*** Record set ***

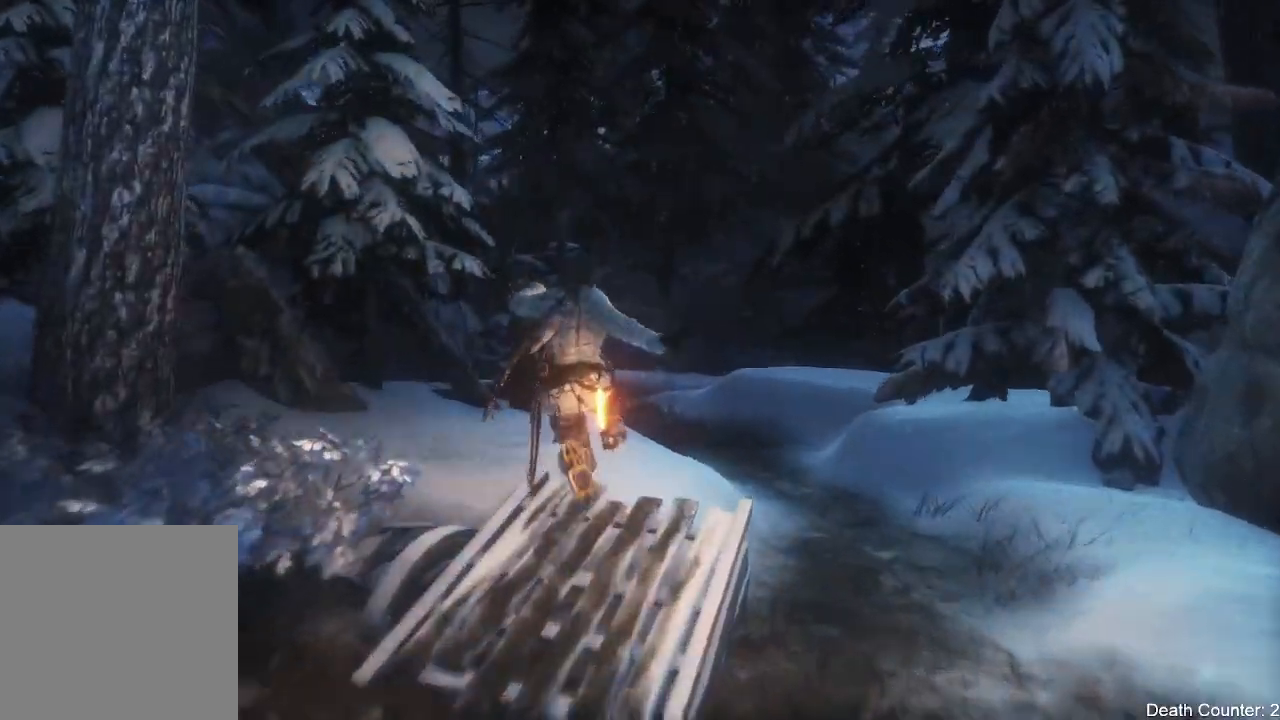
{"dt_ms": 500, "buttons": ["A"], "left_stick": "up-right", "right_stick": "center", "events": [[67, "right_stick", "left"], [217, "right_stick", "center"], [283, "A", "down"], [417, "left_stick", "up-right"], [433, "A", "up"], [483, "A", "down"]]}
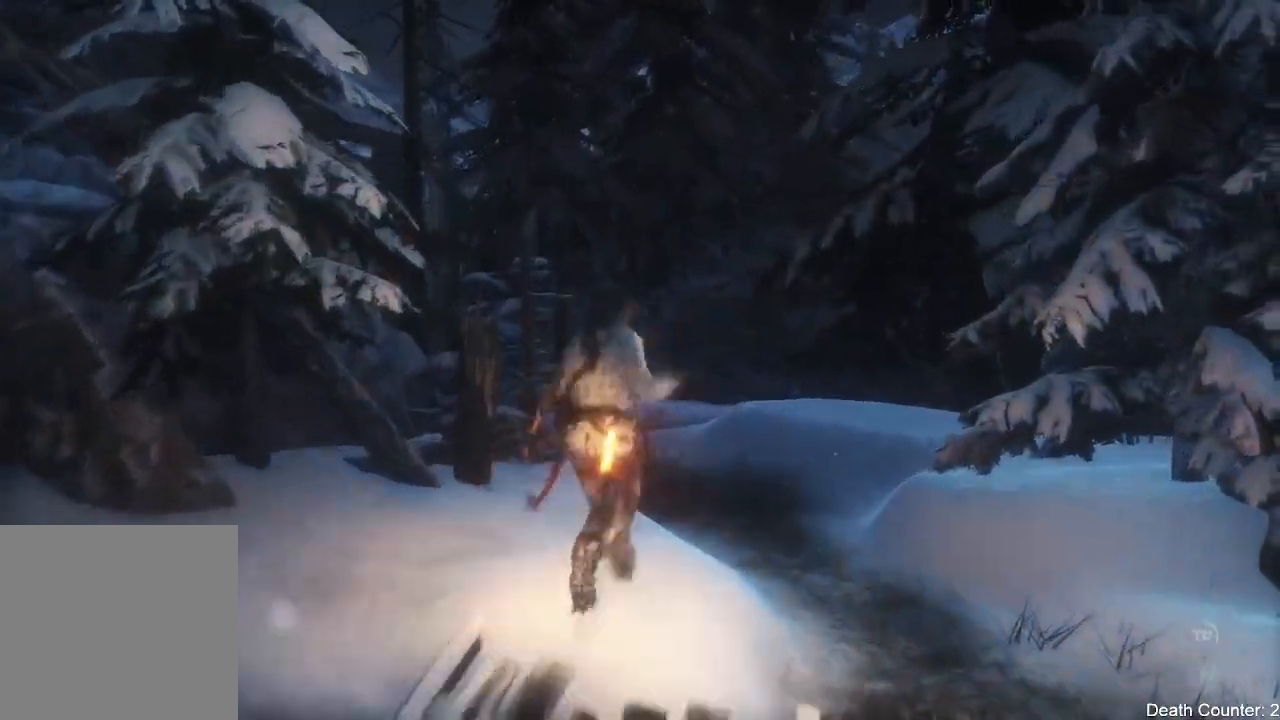
{"dt_ms": 500, "buttons": [], "left_stick": "up", "right_stick": "left", "events": [[133, "A", "up"], [200, "left_stick", "up"], [300, "right_stick", "left"]]}
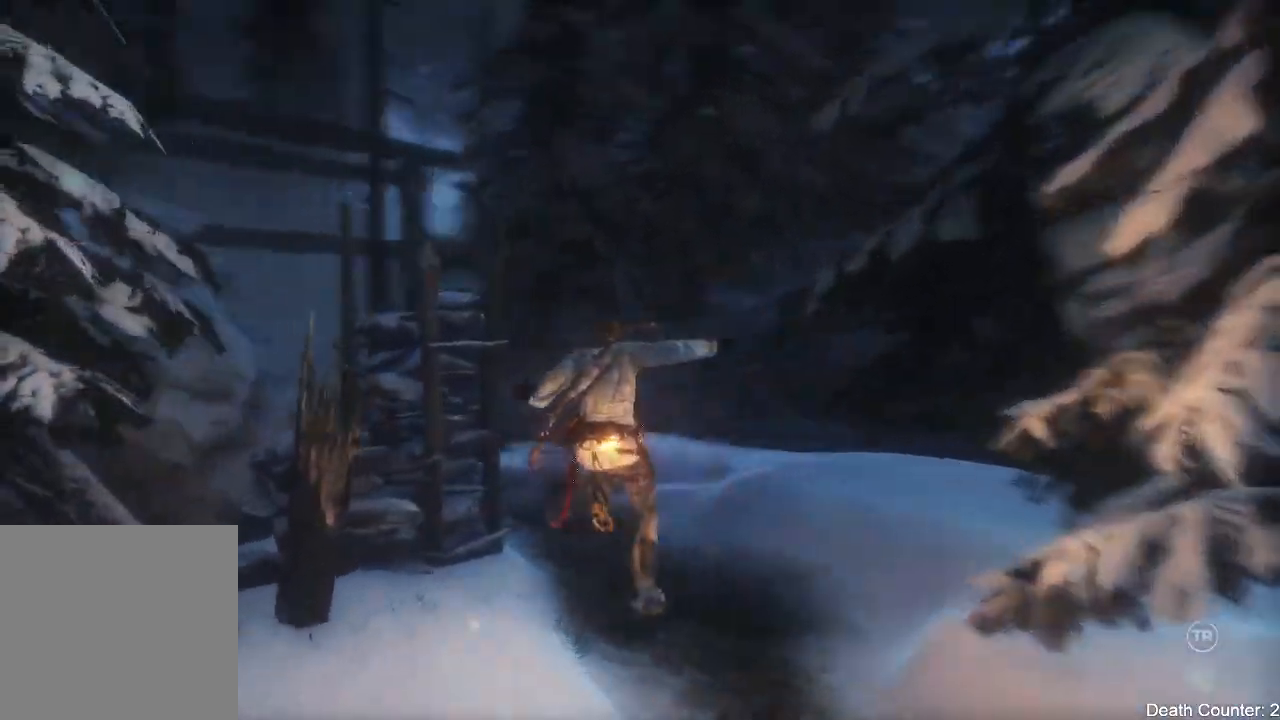
{"dt_ms": 500, "buttons": [], "left_stick": "up", "right_stick": "up-left", "events": [[150, "right_stick", "center"], [383, "right_stick", "up-left"]]}
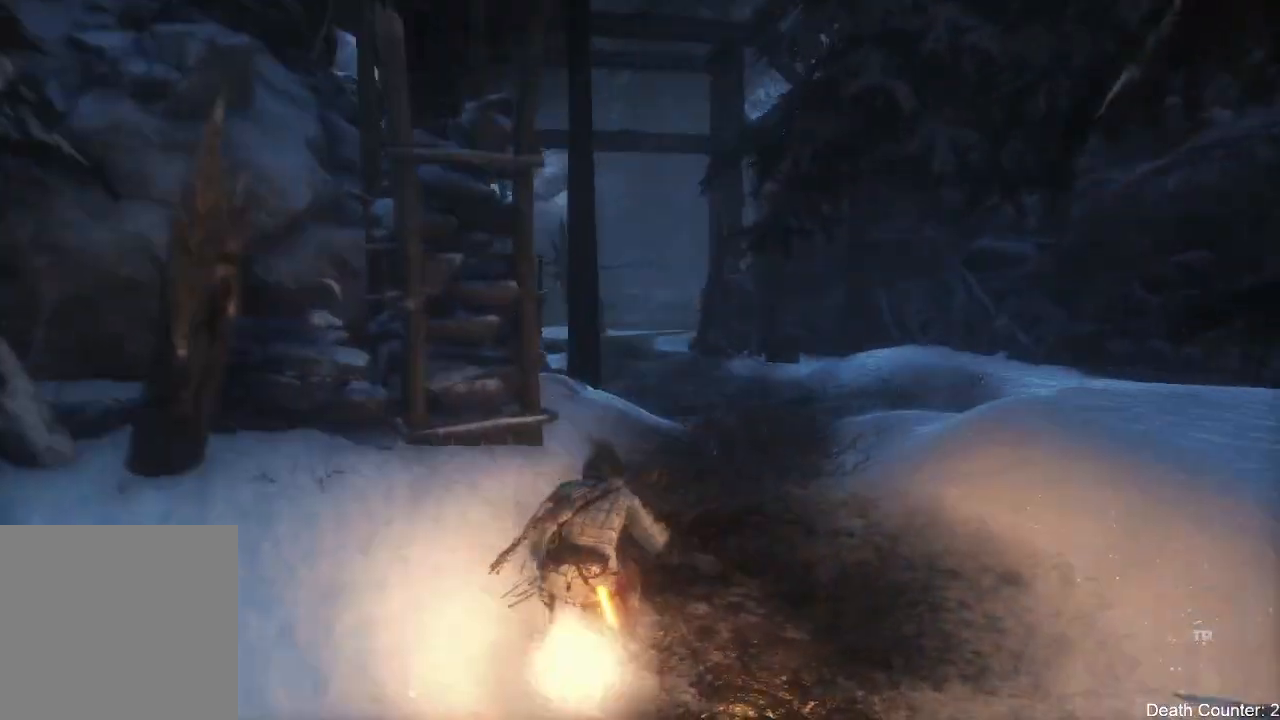
{"dt_ms": 1000, "buttons": ["R3"], "left_stick": "center", "right_stick": "up-left"}
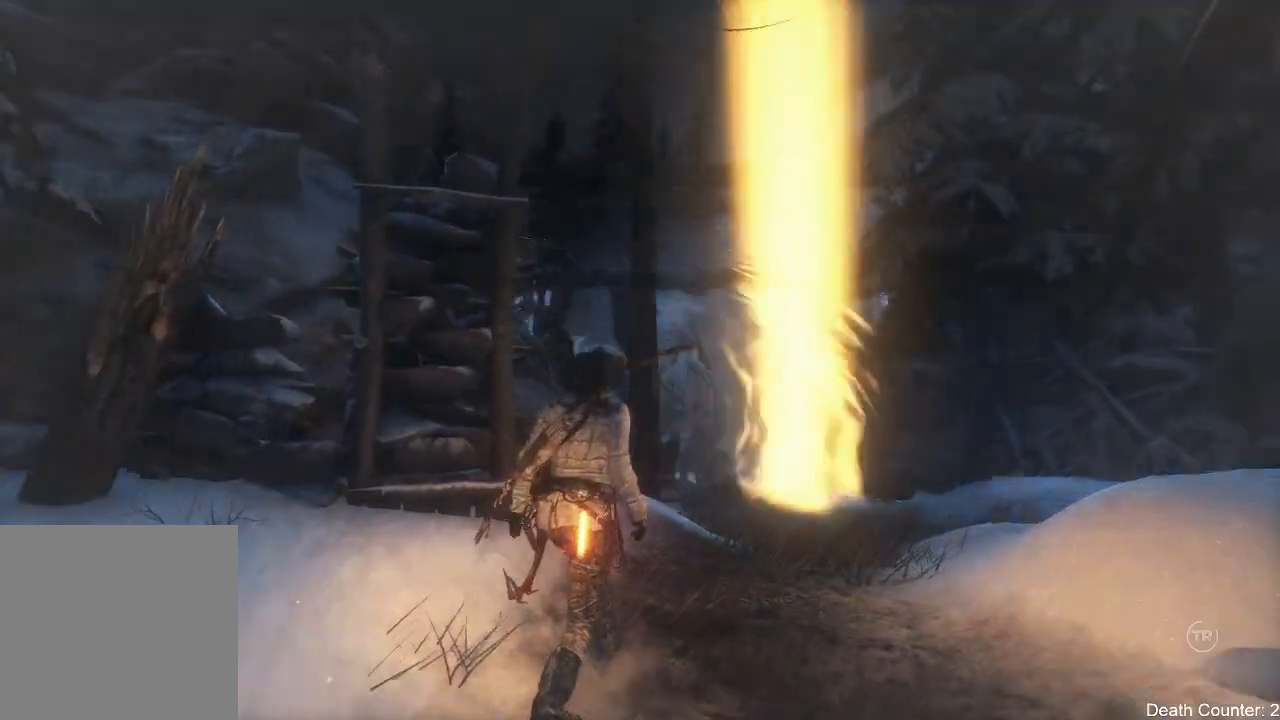
{"dt_ms": 500, "buttons": [], "left_stick": "up", "right_stick": "center", "events": [[17, "R3", "up"], [17, "right_stick", "up"], [133, "right_stick", "up-left"], [317, "left_stick", "up"], [433, "right_stick", "center"]]}
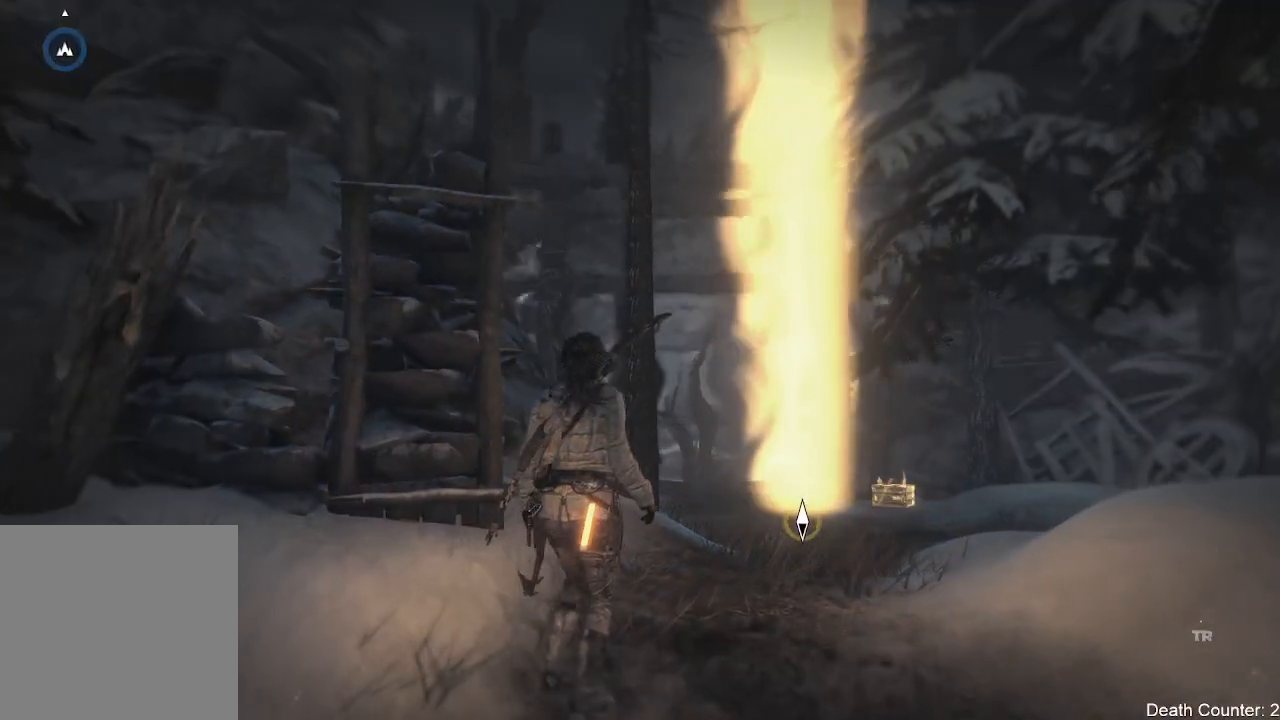
{"dt_ms": 500, "buttons": [], "left_stick": "up-right", "right_stick": "down-left", "events": [[100, "right_stick", "left"], [167, "right_stick", "down-left"], [450, "left_stick", "up-right"]]}
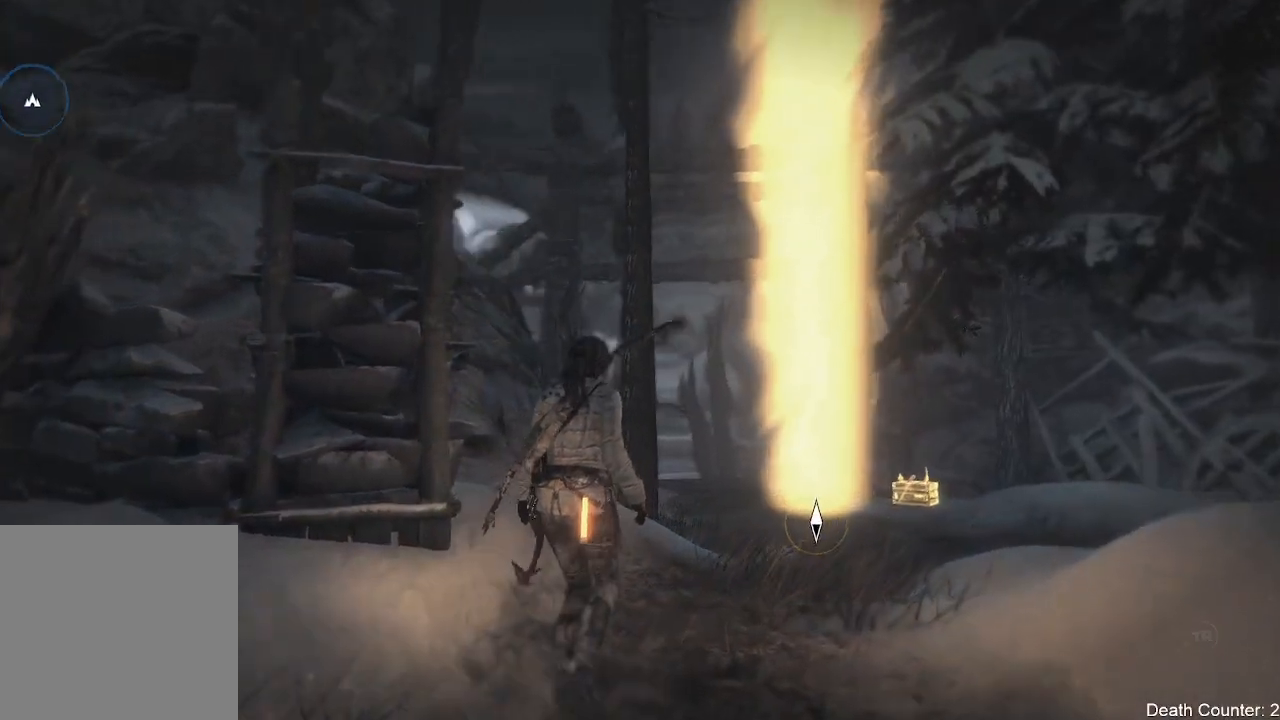
{"dt_ms": 500, "buttons": [], "left_stick": "up", "right_stick": "down-right", "events": [[83, "right_stick", "down-right"], [367, "left_stick", "up"]]}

*** End of Record set ***

Leave out every picture and transcribe the remaining entries exactly.

{"dt_ms": 500, "buttons": ["A"], "left_stick": "up-right", "right_stick": "center", "events": [[67, "right_stick", "left"], [217, "right_stick", "center"], [283, "A", "down"], [417, "left_stick", "up-right"], [433, "A", "up"], [483, "A", "down"]]}
{"dt_ms": 500, "buttons": [], "left_stick": "up", "right_stick": "left", "events": [[133, "A", "up"], [200, "left_stick", "up"], [300, "right_stick", "left"]]}
{"dt_ms": 500, "buttons": [], "left_stick": "up", "right_stick": "up-left", "events": [[150, "right_stick", "center"], [383, "right_stick", "up-left"]]}
{"dt_ms": 1000, "buttons": ["R3"], "left_stick": "center", "right_stick": "up-left"}
{"dt_ms": 500, "buttons": [], "left_stick": "up", "right_stick": "center", "events": [[17, "R3", "up"], [17, "right_stick", "up"], [133, "right_stick", "up-left"], [317, "left_stick", "up"], [433, "right_stick", "center"]]}
{"dt_ms": 500, "buttons": [], "left_stick": "up-right", "right_stick": "down-left", "events": [[100, "right_stick", "left"], [167, "right_stick", "down-left"], [450, "left_stick", "up-right"]]}
{"dt_ms": 500, "buttons": [], "left_stick": "up", "right_stick": "down-right", "events": [[83, "right_stick", "down-right"], [367, "left_stick", "up"]]}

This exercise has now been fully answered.